TEXT SEGMENT:
═══
[Mesa-dev] [PATCH] R600: Make sure OQAP defs and uses happen in the same clause

Tom Stellard tom at stellard.net
Tue Oct 22 23:20:50 CEST 2013


Hi Vincent,

Here is an updated patch.  I wasn't sure where to put the assertion to
check that UnscheduledNoLiveOut{Defs,Uses} is empty when switching to a
new clause.  I tried adding it to R600SchedStartegy::schedNode() behind
the if (NextInstKind != CurInstKind) condition, but it always failed.
Any suggestions on where I should but it?

-Tom

On Mon, Oct 21, 2013 at 12:40:28PM -0700, Vincent Lejeune wrote:
> 
> 
> 
> 
> ----- Mail original -----
> > De : Tom Stellard <tom at stellard.net>
> > À : llvm-commits at cs.uiuc.edu
> > Cc : mesa-dev at lists.freedesktop.org; Tom Stellard <thomas.stellard at amd.com>
> > Envoyé le : Vendredi 11 octobre 2013 20h10
> > Objet : [PATCH] R600: Make sure OQAP defs and uses happen in the same clause
> > 
> > From: Tom Stellard <thomas.stellard at amd.com>
> > 
> > Reading the special OQAP register pops the top value off the LDS
> > input queue and returns it to the instruction.  This queue is
> > invalidated at the end of an ALU clause and leaving values in the queue
> > can lead to GPU hangs.  This means that if we load a value into the queue,
> > we must use it before the end of the clause.
> > 
> > This fixes some hangs in the OpenCV test suite.
> > ---
> > lib/Target/R600/R600MachineScheduler.cpp | 25 +++++++++++++------------
> > lib/Target/R600/R600MachineScheduler.h   |  4 ++--
> > test/CodeGen/R600/lds-input-queue.ll     | 26 ++++++++++++++++++++++++++
> > 3 files changed, 41 insertions(+), 14 deletions(-)
> > create mode 100644 test/CodeGen/R600/lds-input-queue.ll
> > 
> > diff --git a/lib/Target/R600/R600MachineScheduler.cpp 
> > b/lib/Target/R600/R600MachineScheduler.cpp
> > index 6c26d9e..611b7f4 100644
> > --- a/lib/Target/R600/R600MachineScheduler.cpp
> > +++ b/lib/Target/R600/R600MachineScheduler.cpp
> > @@ -93,11 +93,12 @@ SUnit* R600SchedStrategy::pickNode(bool &IsTopNode) 
> > {
> >    }
> > 
> > 
> > -  // We want to scheduled AR defs as soon as possible to make sure they 
> > aren't
> > -  // put in a different ALU clause from their uses.
> > -  if (!SU && !UnscheduledARDefs.empty()) {
> > -      SU = UnscheduledARDefs[0];
> > -      UnscheduledARDefs.erase(UnscheduledARDefs.begin());
> > +  // We want to scheduled defs that cannot be live outside of this clause 
> > +  // as soon as possible to make sure they aren't put in a different
> > +  // ALU clause from their uses.
═══
RECORD SET:

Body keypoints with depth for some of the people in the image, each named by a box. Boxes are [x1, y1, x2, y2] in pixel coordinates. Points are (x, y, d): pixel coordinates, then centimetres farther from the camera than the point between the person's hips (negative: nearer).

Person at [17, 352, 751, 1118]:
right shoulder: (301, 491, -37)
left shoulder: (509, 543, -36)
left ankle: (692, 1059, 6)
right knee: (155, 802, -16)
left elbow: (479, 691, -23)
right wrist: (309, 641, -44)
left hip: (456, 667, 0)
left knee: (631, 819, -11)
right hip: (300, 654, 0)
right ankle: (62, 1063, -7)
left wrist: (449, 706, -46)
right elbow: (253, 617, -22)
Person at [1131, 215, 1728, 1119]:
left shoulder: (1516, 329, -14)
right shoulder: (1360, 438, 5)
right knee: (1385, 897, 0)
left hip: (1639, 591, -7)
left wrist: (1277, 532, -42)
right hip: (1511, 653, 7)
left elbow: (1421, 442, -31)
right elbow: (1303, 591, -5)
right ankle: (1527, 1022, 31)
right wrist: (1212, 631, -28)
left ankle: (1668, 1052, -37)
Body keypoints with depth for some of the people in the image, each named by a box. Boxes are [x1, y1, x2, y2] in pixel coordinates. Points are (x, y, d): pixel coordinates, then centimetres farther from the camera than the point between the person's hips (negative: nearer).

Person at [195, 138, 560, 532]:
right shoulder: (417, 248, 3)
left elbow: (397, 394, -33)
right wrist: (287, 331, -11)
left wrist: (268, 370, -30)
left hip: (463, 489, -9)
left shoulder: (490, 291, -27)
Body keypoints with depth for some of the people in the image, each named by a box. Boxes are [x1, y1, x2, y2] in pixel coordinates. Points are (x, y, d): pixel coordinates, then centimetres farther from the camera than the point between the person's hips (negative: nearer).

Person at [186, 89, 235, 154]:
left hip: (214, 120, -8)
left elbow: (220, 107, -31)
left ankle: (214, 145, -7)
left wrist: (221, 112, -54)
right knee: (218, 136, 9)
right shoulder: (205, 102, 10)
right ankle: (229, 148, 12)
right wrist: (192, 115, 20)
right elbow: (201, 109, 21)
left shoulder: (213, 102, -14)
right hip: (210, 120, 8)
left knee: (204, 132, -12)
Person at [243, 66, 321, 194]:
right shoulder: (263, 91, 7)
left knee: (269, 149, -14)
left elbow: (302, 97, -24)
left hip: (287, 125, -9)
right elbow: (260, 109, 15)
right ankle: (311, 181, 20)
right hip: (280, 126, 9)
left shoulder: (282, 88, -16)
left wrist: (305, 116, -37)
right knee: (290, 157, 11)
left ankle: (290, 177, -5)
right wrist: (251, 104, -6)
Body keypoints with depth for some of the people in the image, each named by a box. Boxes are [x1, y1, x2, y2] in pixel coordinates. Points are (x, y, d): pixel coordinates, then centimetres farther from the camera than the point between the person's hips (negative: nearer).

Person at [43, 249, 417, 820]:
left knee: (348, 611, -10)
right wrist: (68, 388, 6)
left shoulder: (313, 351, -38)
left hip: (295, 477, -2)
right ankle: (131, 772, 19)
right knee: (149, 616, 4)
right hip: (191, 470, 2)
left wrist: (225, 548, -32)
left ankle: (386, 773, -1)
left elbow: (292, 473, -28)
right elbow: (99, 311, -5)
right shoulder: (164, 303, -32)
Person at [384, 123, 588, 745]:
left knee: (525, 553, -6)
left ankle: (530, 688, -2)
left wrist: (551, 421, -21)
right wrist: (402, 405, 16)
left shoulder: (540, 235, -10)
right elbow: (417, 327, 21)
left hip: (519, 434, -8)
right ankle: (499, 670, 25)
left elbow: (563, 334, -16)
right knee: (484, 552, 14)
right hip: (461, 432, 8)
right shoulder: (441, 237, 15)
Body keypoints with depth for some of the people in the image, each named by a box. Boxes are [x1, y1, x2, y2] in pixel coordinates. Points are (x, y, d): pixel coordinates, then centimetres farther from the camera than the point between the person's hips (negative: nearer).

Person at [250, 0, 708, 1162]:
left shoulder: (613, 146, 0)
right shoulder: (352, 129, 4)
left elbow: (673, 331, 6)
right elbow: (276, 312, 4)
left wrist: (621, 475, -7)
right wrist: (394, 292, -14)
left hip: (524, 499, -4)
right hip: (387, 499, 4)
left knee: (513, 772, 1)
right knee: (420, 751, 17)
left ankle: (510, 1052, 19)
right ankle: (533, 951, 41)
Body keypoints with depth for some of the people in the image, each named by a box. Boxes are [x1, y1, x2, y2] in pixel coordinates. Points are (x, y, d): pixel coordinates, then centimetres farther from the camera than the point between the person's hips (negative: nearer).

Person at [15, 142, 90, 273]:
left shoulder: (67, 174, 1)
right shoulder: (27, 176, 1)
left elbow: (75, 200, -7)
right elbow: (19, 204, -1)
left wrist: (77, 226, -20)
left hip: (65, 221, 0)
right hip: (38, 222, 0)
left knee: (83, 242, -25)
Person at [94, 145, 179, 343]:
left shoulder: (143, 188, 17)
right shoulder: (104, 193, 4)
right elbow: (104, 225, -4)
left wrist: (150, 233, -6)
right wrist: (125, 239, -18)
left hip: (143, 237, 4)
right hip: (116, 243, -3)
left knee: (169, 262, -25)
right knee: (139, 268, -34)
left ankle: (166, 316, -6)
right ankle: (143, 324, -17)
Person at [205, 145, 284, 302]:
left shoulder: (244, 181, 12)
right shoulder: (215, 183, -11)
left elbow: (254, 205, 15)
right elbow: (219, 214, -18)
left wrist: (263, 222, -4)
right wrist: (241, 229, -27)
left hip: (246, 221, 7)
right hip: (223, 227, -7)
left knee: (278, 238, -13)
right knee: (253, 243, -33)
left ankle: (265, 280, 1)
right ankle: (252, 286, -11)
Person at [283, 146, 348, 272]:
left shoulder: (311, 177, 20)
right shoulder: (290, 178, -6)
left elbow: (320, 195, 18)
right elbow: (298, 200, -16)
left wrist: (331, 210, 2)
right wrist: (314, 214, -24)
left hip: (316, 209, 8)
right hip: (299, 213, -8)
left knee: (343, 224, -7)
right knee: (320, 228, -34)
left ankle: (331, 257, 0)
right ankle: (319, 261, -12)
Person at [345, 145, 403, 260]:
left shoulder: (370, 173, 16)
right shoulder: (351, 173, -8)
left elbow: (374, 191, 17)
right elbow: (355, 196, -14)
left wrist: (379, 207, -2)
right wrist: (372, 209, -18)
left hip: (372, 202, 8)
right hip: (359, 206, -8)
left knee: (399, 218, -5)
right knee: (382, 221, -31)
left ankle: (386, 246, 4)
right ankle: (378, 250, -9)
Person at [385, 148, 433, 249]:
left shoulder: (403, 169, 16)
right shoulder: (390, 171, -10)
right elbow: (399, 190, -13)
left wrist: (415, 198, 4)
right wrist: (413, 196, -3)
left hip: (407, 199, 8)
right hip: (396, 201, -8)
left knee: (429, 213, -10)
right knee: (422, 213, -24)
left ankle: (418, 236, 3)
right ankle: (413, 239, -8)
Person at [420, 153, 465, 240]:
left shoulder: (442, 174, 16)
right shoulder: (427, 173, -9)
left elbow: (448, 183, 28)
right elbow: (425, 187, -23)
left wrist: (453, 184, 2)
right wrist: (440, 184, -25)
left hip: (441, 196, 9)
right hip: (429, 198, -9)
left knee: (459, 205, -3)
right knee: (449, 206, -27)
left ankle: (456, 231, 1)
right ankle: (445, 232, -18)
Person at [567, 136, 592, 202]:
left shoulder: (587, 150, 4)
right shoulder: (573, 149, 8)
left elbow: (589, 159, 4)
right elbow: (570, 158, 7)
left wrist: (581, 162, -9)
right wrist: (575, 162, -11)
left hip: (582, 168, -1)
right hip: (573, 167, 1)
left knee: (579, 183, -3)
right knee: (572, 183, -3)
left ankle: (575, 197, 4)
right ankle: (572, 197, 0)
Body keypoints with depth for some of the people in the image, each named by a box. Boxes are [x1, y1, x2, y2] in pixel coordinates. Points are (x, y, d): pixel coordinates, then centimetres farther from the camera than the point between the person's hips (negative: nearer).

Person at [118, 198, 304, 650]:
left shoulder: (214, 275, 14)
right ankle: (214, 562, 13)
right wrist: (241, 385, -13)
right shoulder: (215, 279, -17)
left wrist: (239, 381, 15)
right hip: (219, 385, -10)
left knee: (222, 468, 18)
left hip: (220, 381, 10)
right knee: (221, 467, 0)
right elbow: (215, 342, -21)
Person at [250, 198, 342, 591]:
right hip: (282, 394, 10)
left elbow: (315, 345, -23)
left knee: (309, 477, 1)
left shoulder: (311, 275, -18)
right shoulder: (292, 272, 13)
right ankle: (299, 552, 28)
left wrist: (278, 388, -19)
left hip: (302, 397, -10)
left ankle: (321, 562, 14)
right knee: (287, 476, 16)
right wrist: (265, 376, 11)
═══
ACTIVITIES:
1. Answer these questions from the patch email:
(a) What happens when the special OQAP register is read?
(b) In which test suite does the patch fix some hangs?
(c) What is the path of the new test file the patch creates?
2. Set down the part of the patch email that opens with the words containing "Here is an updated" and closes with "it always failed.", copying it word for word.
3. List every file path shown in the patch email's summary of changed files.
The entries have no connection to the patch email.

EXPECTED RESPONSES:
1.
(a) It pops the top value off the LDS input queue and returns it to the instruction.
(b) The OpenCV test suite.
(c) test/CodeGen/R600/lds-input-queue.ll

2.
Here is an updated patch.  I wasn't sure where to put the assertion to
check that UnscheduledNoLiveOut{Defs,Uses} is empty when switching to a
new clause.  I tried adding it to R600SchedStartegy::schedNode() behind
the if (NextInstKind != CurInstKind) condition, but it always failed.

3.
lib/Target/R600/R600MachineScheduler.cpp
lib/Target/R600/R600MachineScheduler.h
test/CodeGen/R600/lds-input-queue.ll